Hafnia has established an authorisation manual that sets out, describes and defines roles and responsibilities in all aspects of the company’s business financials, including
- Governance & Senior Appointments
- Budgeting & Expenditure
- Financing & Financial Risk Management
- Public Relations, Media & Communication
- Legal & Liability Management
- Sales & Purchase of Vessels
- Bunkers & Agents
- The Pools
Remuneration and Nomination Committee
Hafnia has established a remuneration committee comprising two members, i.e. Andreas Sohmen-Pao (Chairman) and Erik Bartnes (Committee Member). The Members of the Remuneration Committee shall serve while they remain part of the Board of Directors, or until the Board of Directors decide otherwise or they wish to retire from their appointment as Members of the Remuneration Committee. Any remuneration to be paid to the members of the Remuneration Committee is to be decided at the annual general meeting.

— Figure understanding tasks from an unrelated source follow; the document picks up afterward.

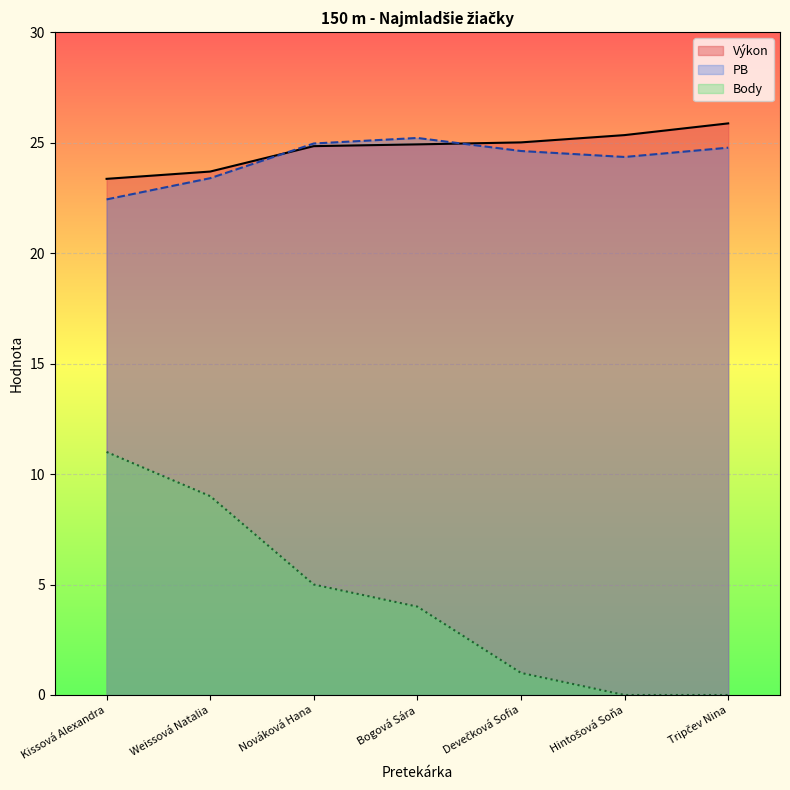

What is the spread (max minus min) of values at Bogová Sára?

21.2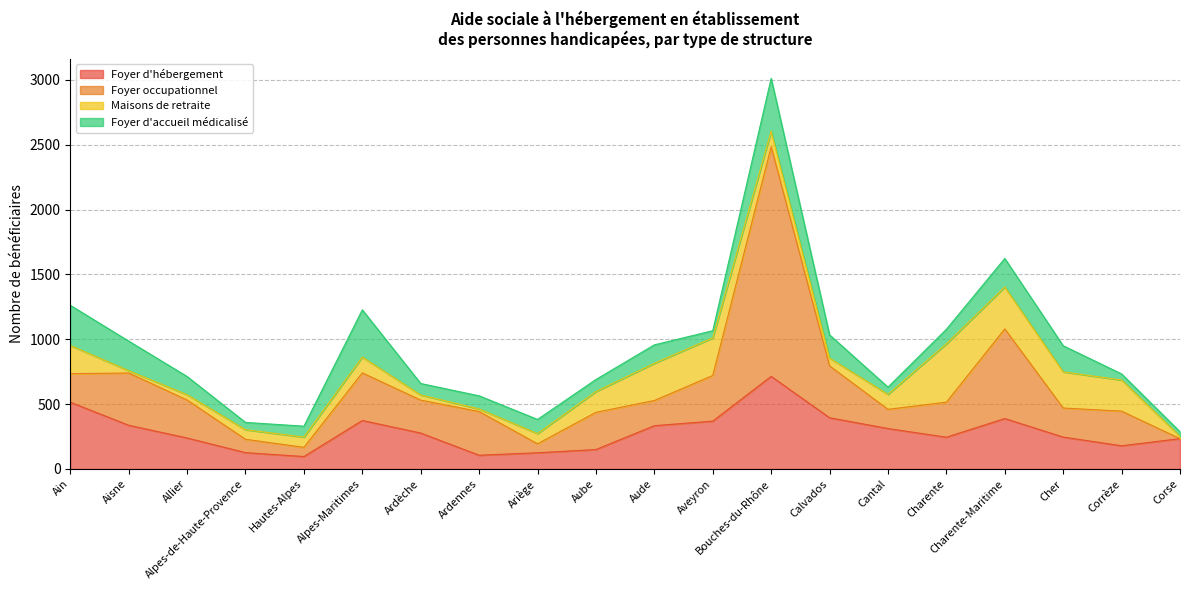

What is the difference between the highest and lowest values at Calvados?

340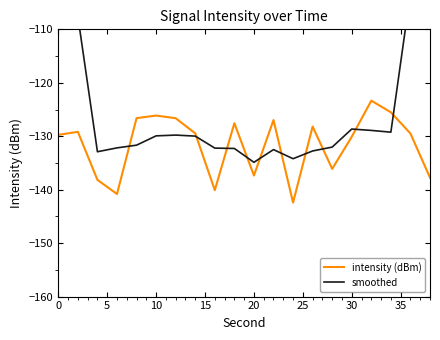

What is the minimum value for intensity (dBm)?

-142.4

The primary purpose of the remuneration committee is to assist the Board of Directors in discharging its duty relating to determining the management’s compensation. The Remuneration Committee shall report and make recommendations to the Board of Directors, but the Board of Directors retains responsibility for implementing such recommendations.
Hafnia intends to appoint a Nomination Committee at the 2020 annual general meeting of the Company. The Nomination Committee will be responsible for nominating candidates for the election as Members of the Board of Directors and as Chairman of the Board of Directors and for nominating members of the Nomination Committee, as well as making recommendations for remuneration of these persons.